Type 1 diabetes is not normally what is heard by the masses. Normally what is heard I just the word, “diabetes”, and when only diabetes is used (as opposed to distinguishing between types I and II) this conjures very distinct images in one’s mind. The stereotype is usually that of a geriatric patient or someone who is at least middle-aged and obese. This is drastically different fomr the young little girl we saw in this week’s YouTube video, and that’s the point: there is a stereotype associated with diseases and the general public does not know any better nor do they even know of the distinguishing factors that separates the subtypes of diabetes. So when it comes to patients seeking out treatment for diabetes, you would think that if the patient did not fit the particular stereotype for the disease then they may not even harbor the idea of having the disease and thus not seek treatment out of ignorance
I really don’t think that the stereotype that the general public has is a deterrent at all when it comes to seeking medical treatment for type I diabetes. It’s a legitimately documented medical condition that needs to be treated regularly or else the person might die or suffer irreversible damage neurological damage. When it comes to young children such as Anna, I think it takes a very mature person to be able to look at a disease like diabetes and accept the new life style changes that need to be made. Children can be quite cruel and apathetic and I would assume that some amount of bullying could deter younger patients from correctly utilizing the proper treatment. It’s also not exactly liberating for an adolescent to have to wear a pump. This is no doubt another factor that compounds to the already limiting effects of this disease.

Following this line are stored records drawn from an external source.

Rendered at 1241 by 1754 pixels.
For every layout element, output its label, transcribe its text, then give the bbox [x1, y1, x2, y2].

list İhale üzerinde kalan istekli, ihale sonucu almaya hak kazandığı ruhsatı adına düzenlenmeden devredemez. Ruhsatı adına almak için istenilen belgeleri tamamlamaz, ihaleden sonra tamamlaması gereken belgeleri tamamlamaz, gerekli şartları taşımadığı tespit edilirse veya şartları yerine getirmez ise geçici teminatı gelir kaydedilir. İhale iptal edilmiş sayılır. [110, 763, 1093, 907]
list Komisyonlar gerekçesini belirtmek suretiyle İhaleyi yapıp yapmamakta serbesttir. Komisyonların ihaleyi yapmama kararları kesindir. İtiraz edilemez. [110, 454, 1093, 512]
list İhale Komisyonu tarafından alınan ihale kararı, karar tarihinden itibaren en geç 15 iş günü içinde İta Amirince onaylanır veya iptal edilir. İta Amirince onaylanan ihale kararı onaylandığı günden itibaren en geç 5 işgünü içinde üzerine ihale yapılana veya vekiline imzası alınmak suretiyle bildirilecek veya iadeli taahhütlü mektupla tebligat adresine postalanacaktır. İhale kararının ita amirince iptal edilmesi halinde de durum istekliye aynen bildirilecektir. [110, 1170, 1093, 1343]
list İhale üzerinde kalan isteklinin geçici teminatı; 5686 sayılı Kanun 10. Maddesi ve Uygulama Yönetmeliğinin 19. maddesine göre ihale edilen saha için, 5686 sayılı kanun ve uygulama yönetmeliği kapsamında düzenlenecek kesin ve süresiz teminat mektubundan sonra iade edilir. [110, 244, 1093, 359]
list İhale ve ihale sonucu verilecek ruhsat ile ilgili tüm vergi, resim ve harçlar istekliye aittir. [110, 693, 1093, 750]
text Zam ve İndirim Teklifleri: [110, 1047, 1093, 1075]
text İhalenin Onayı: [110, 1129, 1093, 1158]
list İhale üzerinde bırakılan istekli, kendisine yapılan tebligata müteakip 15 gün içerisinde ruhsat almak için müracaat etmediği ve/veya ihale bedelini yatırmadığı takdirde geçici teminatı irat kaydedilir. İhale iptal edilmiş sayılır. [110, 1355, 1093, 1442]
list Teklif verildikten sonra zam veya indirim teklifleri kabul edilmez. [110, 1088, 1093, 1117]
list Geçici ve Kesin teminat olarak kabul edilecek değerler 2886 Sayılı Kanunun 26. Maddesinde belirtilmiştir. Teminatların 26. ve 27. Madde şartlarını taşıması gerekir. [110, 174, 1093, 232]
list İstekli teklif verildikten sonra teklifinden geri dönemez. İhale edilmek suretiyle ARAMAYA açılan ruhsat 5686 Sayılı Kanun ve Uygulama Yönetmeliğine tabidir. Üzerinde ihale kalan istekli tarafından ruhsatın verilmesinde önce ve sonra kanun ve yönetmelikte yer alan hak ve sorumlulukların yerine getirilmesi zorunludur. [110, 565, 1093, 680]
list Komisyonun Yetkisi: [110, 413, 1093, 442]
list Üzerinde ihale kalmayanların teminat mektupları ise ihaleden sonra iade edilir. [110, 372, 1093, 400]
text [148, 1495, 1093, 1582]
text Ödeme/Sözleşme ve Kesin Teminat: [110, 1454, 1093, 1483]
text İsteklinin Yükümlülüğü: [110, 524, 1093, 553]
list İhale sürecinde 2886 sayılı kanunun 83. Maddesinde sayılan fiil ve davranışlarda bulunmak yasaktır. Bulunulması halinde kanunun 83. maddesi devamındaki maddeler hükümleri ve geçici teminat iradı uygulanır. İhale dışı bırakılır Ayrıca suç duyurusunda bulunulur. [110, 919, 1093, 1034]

In terms of belief and faith healing, I think one thing holds true in all cases: The body has the ability to heal itself. Now whether or not that ability is truly being expressed in a patient’s body or not is a different question. But the fact remains that the individual with the elephant skin had his condition clear up within a week’s time. His body had the mechanisms already built in to rid itself of the disease, the mechanisms just weren’t being utilized yet. If one were to fall and scrape one’s knee, you would find that within a few days the cut would heal, this is an intrinsic property of life. The elephant skin man’s condition was no different. If these mechanisms reside in the body (which they do), and the body is governed and under the ultimate control of the nervous system, then it does stand to reason that the patient’s invested emotions in a particular healing method could be enough to “jump start” the nervous system and put forth the necessary motions (by way of already established healing mechanisms) to rectify the patient’s condition.